Oil markets edged higher on Tuesday on expectations that at least some planned production cuts would be implemented, making a slight recovery from big losses the previous day over doubts the agreed reductions would rebalance an oversupplied market.

By Henning Gloystein | SINGAPORE

SINGAPORE Oil markets edged higher on Tuesday on expectations that at least some planned production cuts would be implemented, making a slight recovery from big losses the previous day over doubts the agreed reductions would rebalance an oversupplied market.

Brent crude futures LCOc1, the international benchmark for oil prices, were trading at $55.14 per barrel at 0426 GMT, up 20 cents from their last close.

U.S. West Texas Intermediate (WTI) crude oil futures CLc1 were trading at $52.12 per barrel, up 16 cents.

Both of the contracts on Monday lost nearly 4 percent. Analysts said the small gains on Tuesday came from expectations that some of the cuts planned by the Organization of the Petroleum Exporting Countries (OPEC) and producers such as Russia would materialise despite doubts over full implementation.

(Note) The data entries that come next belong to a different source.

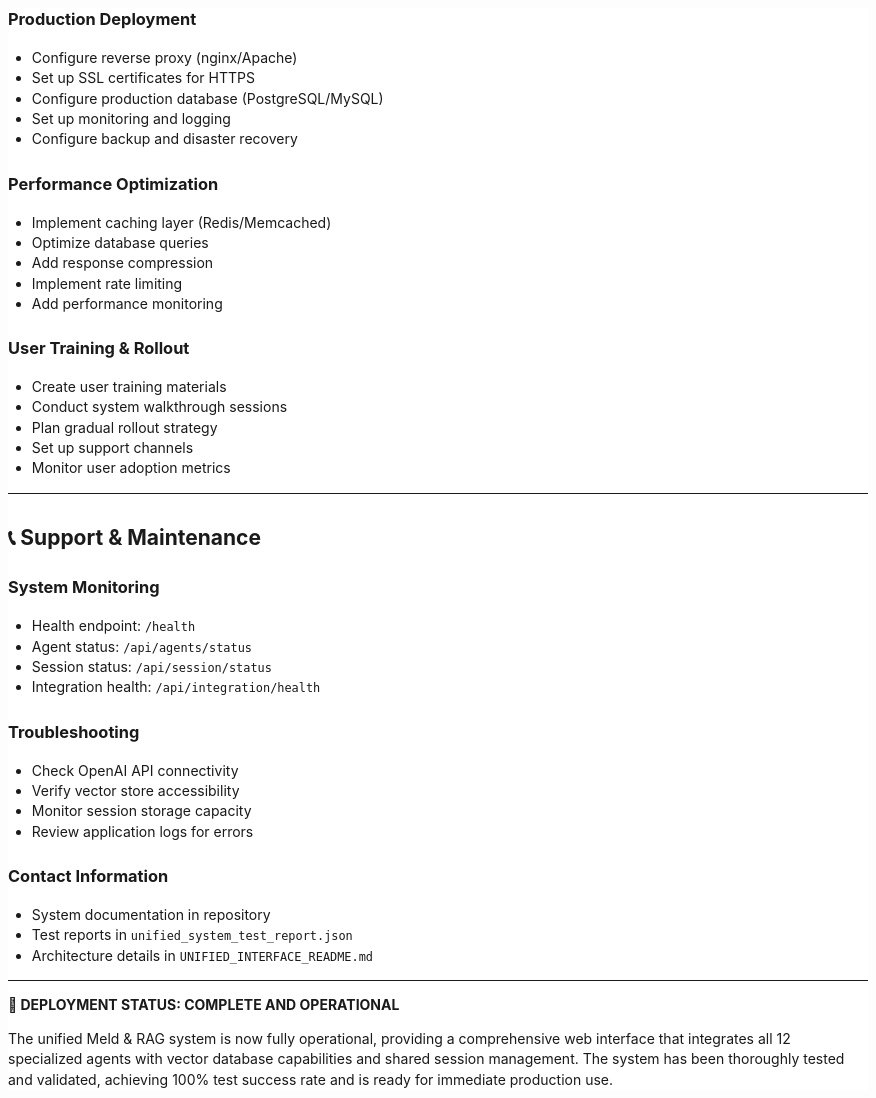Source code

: ### Production Deployment
- Configure reverse proxy (nginx/Apache)
- Set up SSL certificates for HTTPS
- Configure production database (PostgreSQL/MySQL)
- Set up monitoring and logging
- Configure backup and disaster recovery

### Performance Optimization
- Implement caching layer (Redis/Memcached)
- Optimize database queries
- Add response compression
- Implement rate limiting
- Add performance monitoring

### User Training & Rollout
- Create user training materials
- Conduct system walkthrough sessions
- Plan gradual rollout strategy
- Set up support channels
- Monitor user adoption metrics

---

## 📞 Support & Maintenance

### System Monitoring
- Health endpoint: `/health`
- Agent status: `/api/agents/status`
- Session status: `/api/session/status`
- Integration health: `/api/integration/health`

### Troubleshooting
- Check OpenAI API connectivity
- Verify vector store accessibility
- Monitor session storage capacity
- Review application logs for errors

### Contact Information
- System documentation in repository
- Test reports in `unified_system_test_report.json`
- Architecture details in `UNIFIED_INTERFACE_README.md`

---

**🎉 DEPLOYMENT STATUS: COMPLETE AND OPERATIONAL**

The unified Meld & RAG system is now fully operational, providing a comprehensive web interface that integrates all 12 specialized agents with vector database capabilities and shared session management. The system has been thoroughly tested and validated, achieving 100% test success rate and is ready for immediate production use.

“Coordinated output cuts will support the market rebalancing that will draw down global stock levels, leading us to revise up our Brent crude forecast for 2017 to $57 per barrel,” BMI Research said.

Most analysts, though, said there was still downside risk for oil due to rising output elsewhere.

Crude plunged in the previous session on concerns that rising output in Iran and also Iraq – which has given full supply allocations of Basra crude to three refiners in Asia and Europe for February – were undermining efforts to curb a global fuel supply glut that has weighed on markets for over two years.

Supplies are also increasing in North America.

“The average Canadian rig count for December 2016 was 209, up 36 from the 173 counted in November 2016, and up 49 from the 160 counted in December 2015,” said Matt Stanley, a fuel broker at Freight Services International in Dubai.

“A 30 percent increase in Canadian rigs in a year … The bear in me is well and truly back,” he said.

In the United States, energy companies last week added rigs for a tenth week in a row, extending the drilling recovery into an eighth month as crude prices remained at levels at which many U.S. drillers can operate profitably.

Adding one-off supplies, the U.S. Department of Energy on Monday announced a sale for crude from its Strategic Petroleum Reserve (SPR), with bids for 8 million barrels of light, sweet oil due by Jan. 17.

“U.S. SPR sales add to bearish pressures on U.S. crude,” Citi said following the release of the bids.